Возможно, не стоит пытаться объяснить, что движет мужчиной. Вероятно, ему стоило бы держать логику света, крови и небес взаперти, внутри себя, в цепях и под охраной злой собаки. Возможно, хватит и объяснения, что мужчина с изящными ногами и ещё более изящным языком всё равно пал жертвой сияния коровы, пронзённый стыдом за всё, что он съел и что воплотилось в её облике, пораженный восхищением к самой бледной из теней, отброшенных её хвостом. Как может менестрель с самыми шустрыми пальцами убедить свою арфу со струнами из кишок рассказать, что такое экстаз? Я менестрель с пальцами, которым нет равных, и я бы не смог.

Что я ей говорил? Я клялся! Бормотал, как заблудшая овца. Я присоединюсь к тем, кто калечит себя в её честь и ради её любви. Я совершу покаяние, от которого её брат отказывался. Если она хотя бы тронет меня, я умру от её мычания. Всё уже и не вспомнить… Экстаз стирает разум. Но, прежде чем она могла бы отказаться от меня – она это может, но я не мог ей этого позволить! – я вытащил овечьи ножницы и принял епитимью её брата и свою прямо в высокой траве. Моя кровь смешалась с кровью стада и её молочным светом, который касался меня точно великодушная рука. Боль рвала меня на части и впивалась, была острее, чем гвозди, которыми прибивают подковы. Мои зелёные штаны вдруг стали красными… Но её свет был со мной, заполнял меня, и серебро, певшее в моей голове, было превыше любых ножниц; серебряное обволакивающее пение, которое остановило весь мир; серебряное дикое пение, которое я не забуду до конца своих дней, пока буду волочить эту тележку.

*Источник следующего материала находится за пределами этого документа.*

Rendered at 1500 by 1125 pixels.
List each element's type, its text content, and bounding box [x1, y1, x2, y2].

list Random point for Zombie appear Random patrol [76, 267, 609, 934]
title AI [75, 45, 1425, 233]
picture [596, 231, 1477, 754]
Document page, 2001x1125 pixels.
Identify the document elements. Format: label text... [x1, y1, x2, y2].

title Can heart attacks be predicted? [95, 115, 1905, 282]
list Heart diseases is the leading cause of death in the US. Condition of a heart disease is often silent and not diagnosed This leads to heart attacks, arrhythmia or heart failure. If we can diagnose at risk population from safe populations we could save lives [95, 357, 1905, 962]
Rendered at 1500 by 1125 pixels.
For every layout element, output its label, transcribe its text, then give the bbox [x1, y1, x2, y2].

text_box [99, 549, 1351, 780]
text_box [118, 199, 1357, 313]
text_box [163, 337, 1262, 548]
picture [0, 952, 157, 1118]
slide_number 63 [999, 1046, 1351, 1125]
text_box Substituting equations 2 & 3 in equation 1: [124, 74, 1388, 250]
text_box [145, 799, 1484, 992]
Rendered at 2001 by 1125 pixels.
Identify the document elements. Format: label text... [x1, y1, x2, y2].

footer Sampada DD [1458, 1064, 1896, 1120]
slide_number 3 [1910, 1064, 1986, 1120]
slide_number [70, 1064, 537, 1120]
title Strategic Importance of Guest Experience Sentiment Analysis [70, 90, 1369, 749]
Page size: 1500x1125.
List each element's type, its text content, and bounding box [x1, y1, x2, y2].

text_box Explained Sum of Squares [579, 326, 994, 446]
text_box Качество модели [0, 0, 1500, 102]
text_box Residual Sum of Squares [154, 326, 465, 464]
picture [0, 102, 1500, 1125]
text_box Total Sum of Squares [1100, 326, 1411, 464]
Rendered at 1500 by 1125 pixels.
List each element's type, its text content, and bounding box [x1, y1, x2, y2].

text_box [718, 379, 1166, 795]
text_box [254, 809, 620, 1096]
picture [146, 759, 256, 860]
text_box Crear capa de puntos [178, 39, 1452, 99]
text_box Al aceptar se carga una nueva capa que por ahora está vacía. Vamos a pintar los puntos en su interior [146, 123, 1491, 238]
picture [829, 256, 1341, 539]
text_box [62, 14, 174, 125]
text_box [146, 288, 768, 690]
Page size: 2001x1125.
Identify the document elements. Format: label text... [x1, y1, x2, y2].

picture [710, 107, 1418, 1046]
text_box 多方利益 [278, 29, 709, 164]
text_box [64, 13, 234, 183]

Я лежал перед ней в луже крови. Она смотрела на меня, спокойная как безоблачное небо. Она моргнула:

– До чего же вы, бедняжки, странные.

Вздохнув, корова ушла прочь за низкие холмы, ступая тяжело и обжигая растения на своём пути.

Возможно, я поспешил и совершил глупость. Но мне всё равно никогда не нравились молодые цыганки. Вера всегда слабеет по утрам. Другие газелли отвергли меня… Раньше я был тайным извращенцем, а теперь с меня сорвали маску. Я бросил их без особых сожалений: пусть пируют, едят и снова пируют. Это меня не интересовало. Но я обнаружил, что в огромном мире, который не весь пропах овечьей шерстью, коровьими шкурами и козьими космами, возможности для евнуха ограниченны.

Я не хотел быть шпионом, в чём преуспевает моё, извините за выражение, племя. Это не лучше, чем бесконечно танцевать в толпе, которой намереваешься поживиться, а я решил, что с меня хватит. Я был слишком нетерпелив, чтобы стать интриганом-канцлером или советником какого-нибудь короля, а то и хранителем сокровищницы. На поверку оказалось, что главное занятие монахов Аукай – трясти своими абсенциа в кедровых коробочках и похваляться тем, как долго они продержались, прежде чем потерять сознание от боли. Мне не казалось, что это наиболее священный способ времяпрепровождения. В общем, я закономерным образом избрал то, что оставалось, и отправился на юг, через благоухающие апельсиновым цветом джунгли, в те края, где правили обладатели гаремов. В конце концов, я был пастухом стад, которые выглядели и пахли куда хуже.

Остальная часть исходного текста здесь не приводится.